Our soapboxes getting final touches in ICaMB’s workshop
Potential speakers and volunteers responded enthusiastically to our call and it was tough to decide who should make up the final bill of inspirational women scientists speaking on diverse and engaging topics. Soapboxes were ‘commissioned’ (huge thanks to Newcastle Wood Recycling for their generosity and time and ICaMB’s workshop team for their inventive solutions!) and the go-ahead was given to set up at the Monument on our chosen Saturday afternoon. We were assured that the Morris dancers would be finished (they were, and only one of them then heckled us).
That bit of meteorite used by Christina McQuirk was heavy!
Even the potentially tedious jobs such as completing a risk assessment provided some amusement, courtesy of an email thread with the subject line ‘meteorite risk assessment’.
Newcastle Central MP, Chi Onwurah, joined the crowd to listen to our scientists
We drew up a press release and got some media interest, including interviews on BBC Radio Newcastle. Nancy even found a small team of filmmakers from the Tyneside Cinema to record the highlights and interview the speakers, volunteers and spectators, including local MP Chi Onwurah who came by to offer support.

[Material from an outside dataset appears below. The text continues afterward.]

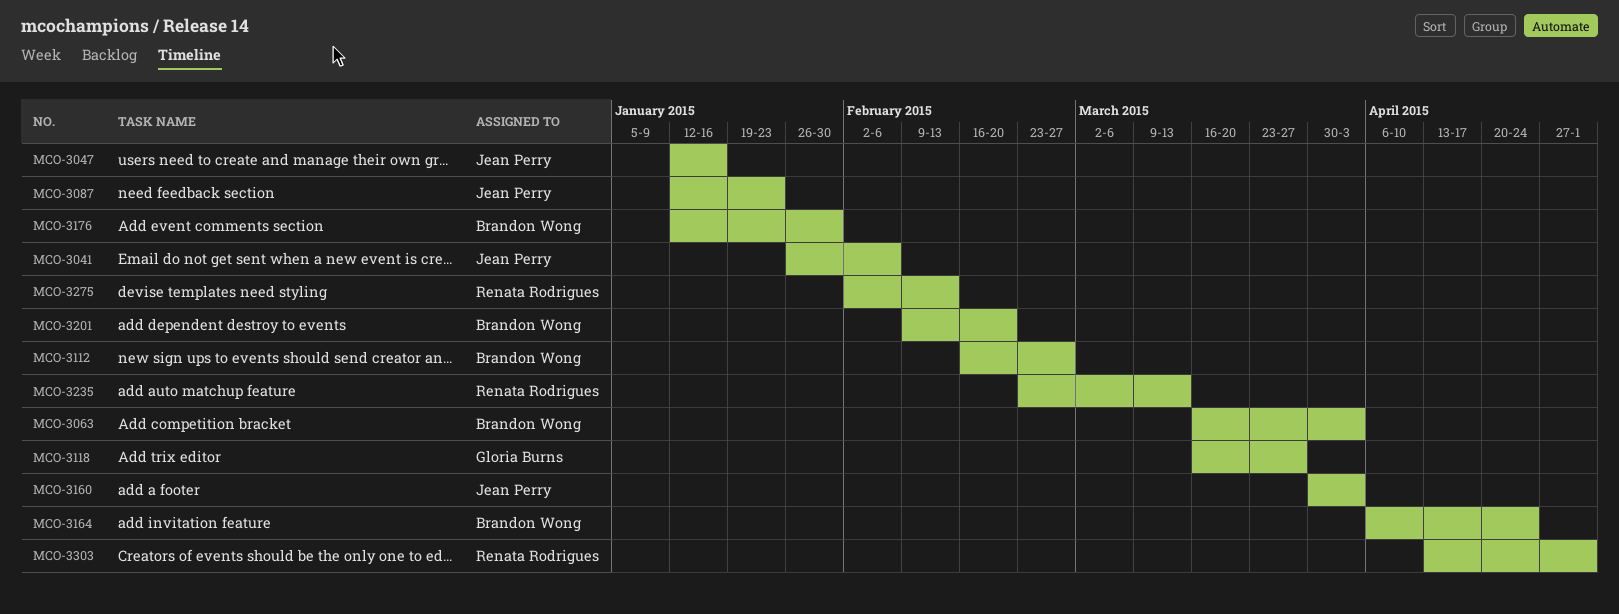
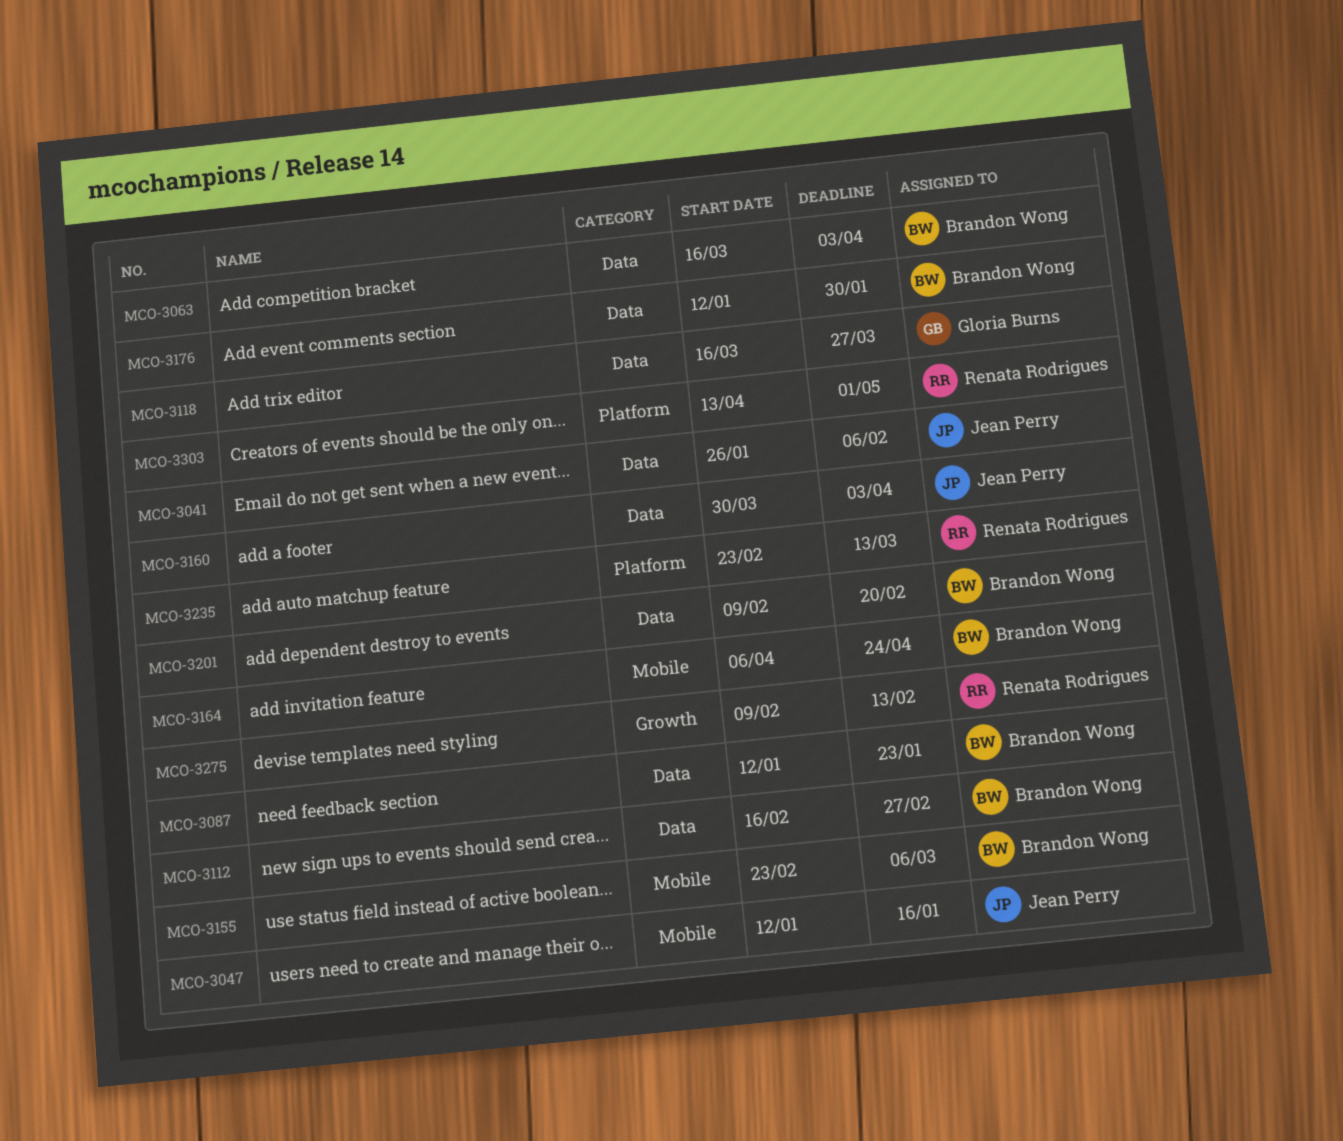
MCO-3087, owner: Jean Perry -> Brandon Wong
MCO-3155: none -> present
MCO-3275, start: Feb 2 -> Feb 9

We were grateful for great weather on the day. Three rounds of four speakers engaged the public with accessible descriptions of their science, hands-on participation and range of imaginative props, from baby dolls to boxes and even weirder objects:
Lis Lowe from ICaMB explaining to some “passers-by” how babies acquire gut bacteria
Rachel Williams, from Newcastle University used a range of striking props to explain inflammation
Kathy Romer from University of Sussex using stacks of boxes and fluff balls to talk about Dark energy
One of our volunteers, Kirsty Steed from Newcastle University, gathers the crowds with a passing comet
In our matching Soapbox Science T-shirts, we were (as was overheard) mistaken for a hen party! Not quite, sir!
Matching t-shirts – what could it be?
After a massively busy, fun and frantic three hours, speakers and volunteers assembled in the Tyneside Bar Café for come food and refreshments. We were delighted to learn that with more than 19,000 people passing through our Soapbox Science site, we had smashed all previous records. We are proud that we showcased great scientists and great science to so many. As one little girl told us “The problem now is choosing which science I want, there’s so much to choose from!”
We learnt a lot (there were mistakes!) and look forward to putting on an even better event next year. See you next summer, for Soapbox Science Newcastle 2016!